-- YOUR TASK --
Omit images. Retype all entries verbatim.

-- SUPPLIED RECORDS --
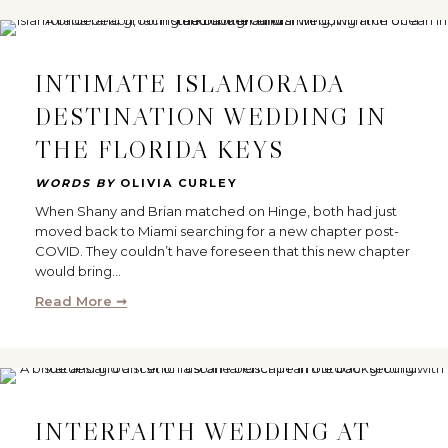
INTIMATE ISLAMORADA
DESTINATION WEDDING IN
THE FLORIDA KEYS
WORDS BY
OLIVIA CURLEY
When Shany and Brian matched on Hinge, both had just
moved back to Miami searching for a new chapter post-
COVID. They couldn’t have foreseen that this new chapter
would bring…
Read More ➞
INTERFAITH WEDDING AT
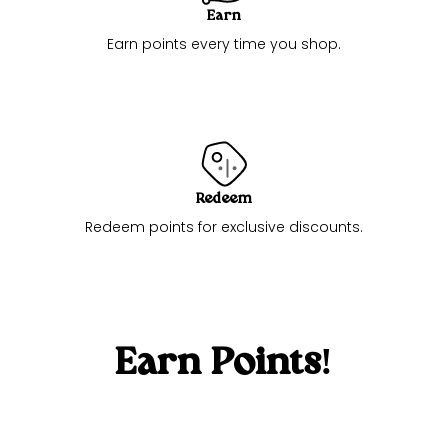
Earn
Earn points every time you shop.
Redeem
Redeem points for exclusive discounts.
Earn Points!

-- FINAL ANSWER --
INTIMATE ISLAMORADA
DESTINATION WEDDING IN
THE FLORIDA KEYS
WORDS BY
OLIVIA CURLEY
When Shany and Brian matched on Hinge, both had just
moved back to Miami searching for a new chapter post-
COVID. They couldn’t have foreseen that this new chapter
would bring…
Read More ➞
INTERFAITH WEDDING AT
Earn
Earn points every time you shop.
Redeem
Redeem points for exclusive discounts.
Earn Points!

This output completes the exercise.